Work task
For the data below, transcribe the part that opens with the line containing "index dip: (166, 389)" and closes with the line containing "middle tip: (223, 185)", exactly and with no pictures.

Supplied entries

+++

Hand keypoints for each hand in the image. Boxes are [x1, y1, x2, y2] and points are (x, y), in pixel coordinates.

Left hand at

+++

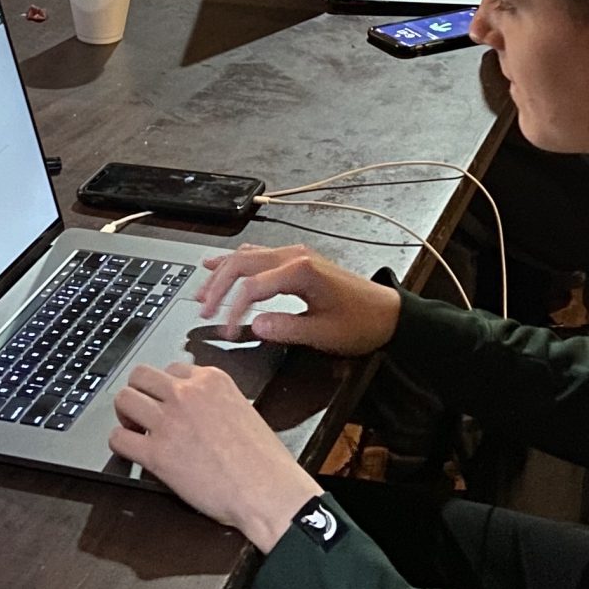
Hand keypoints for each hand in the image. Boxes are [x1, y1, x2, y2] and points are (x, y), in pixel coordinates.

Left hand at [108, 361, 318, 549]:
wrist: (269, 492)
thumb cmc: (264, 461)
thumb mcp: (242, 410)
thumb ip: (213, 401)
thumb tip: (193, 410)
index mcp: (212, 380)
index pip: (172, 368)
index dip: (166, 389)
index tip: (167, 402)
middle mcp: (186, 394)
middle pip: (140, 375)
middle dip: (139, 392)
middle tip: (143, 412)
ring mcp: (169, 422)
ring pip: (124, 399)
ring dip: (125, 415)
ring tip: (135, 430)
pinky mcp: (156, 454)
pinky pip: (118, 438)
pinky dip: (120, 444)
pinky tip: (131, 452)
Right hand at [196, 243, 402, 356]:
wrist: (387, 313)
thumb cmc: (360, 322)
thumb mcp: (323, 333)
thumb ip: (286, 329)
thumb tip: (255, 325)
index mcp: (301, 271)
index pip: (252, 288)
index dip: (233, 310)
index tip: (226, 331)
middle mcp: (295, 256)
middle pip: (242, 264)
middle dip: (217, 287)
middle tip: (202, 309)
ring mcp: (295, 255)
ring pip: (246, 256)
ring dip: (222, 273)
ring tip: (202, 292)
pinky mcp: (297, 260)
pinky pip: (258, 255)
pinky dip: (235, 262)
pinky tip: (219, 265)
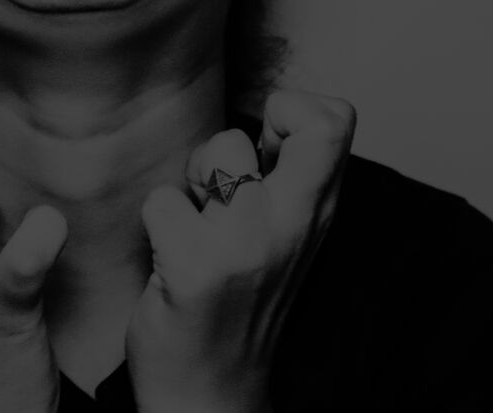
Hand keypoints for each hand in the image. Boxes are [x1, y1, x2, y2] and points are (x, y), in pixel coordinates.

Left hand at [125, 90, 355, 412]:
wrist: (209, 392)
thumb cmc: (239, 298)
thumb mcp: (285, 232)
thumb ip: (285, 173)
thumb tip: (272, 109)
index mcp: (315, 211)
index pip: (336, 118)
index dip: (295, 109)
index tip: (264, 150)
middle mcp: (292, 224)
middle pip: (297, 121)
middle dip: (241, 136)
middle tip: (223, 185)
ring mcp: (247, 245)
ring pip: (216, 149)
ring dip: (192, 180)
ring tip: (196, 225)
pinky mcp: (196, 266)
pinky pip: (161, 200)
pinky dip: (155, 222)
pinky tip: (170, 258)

+++

Your response
index dip: (166, 389)
index tip: (167, 402)
middle mcp: (186, 394)
middle pip: (140, 375)
middle dip: (139, 392)
middle tip: (143, 412)
ring mcp: (169, 422)
ring pip: (124, 399)
ring dip: (125, 415)
ring tip: (135, 430)
pinky mcp: (156, 454)
pinky pip: (118, 438)
pinky dip: (120, 444)
pinky tip: (131, 452)
Right hand at [196, 243, 402, 356]:
wrist: (387, 313)
thumb cmc: (360, 322)
thumb mcp: (323, 333)
thumb ip: (286, 329)
thumb tip: (255, 325)
index mcp: (301, 271)
index pip: (252, 288)
index dip: (233, 310)
index tip: (226, 331)
middle mcp: (295, 256)
middle pip: (242, 264)
middle dip: (217, 287)
middle tip: (202, 309)
ring mcp: (295, 255)
ring pip: (246, 256)
ring dip: (222, 273)
ring tip: (202, 292)
pinky mcp: (297, 260)
pinky pip: (258, 255)
pinky dip: (235, 262)
pinky tip: (219, 265)
Hand keypoints for each hand in the image. Boxes are [x1, y1, x2, y2] and points are (x, y), in pixel coordinates.

Left hand at [125, 90, 355, 412]:
wrist: (209, 392)
thumb cmc: (239, 298)
thumb mcp: (285, 232)
thumb ip: (285, 173)
thumb tip: (272, 109)
index mcp: (315, 211)
index pip: (336, 118)
index dip: (295, 109)
index tip: (264, 150)
middle mcp: (292, 224)
middle pip: (297, 121)
middle dip: (241, 136)
middle tip: (223, 185)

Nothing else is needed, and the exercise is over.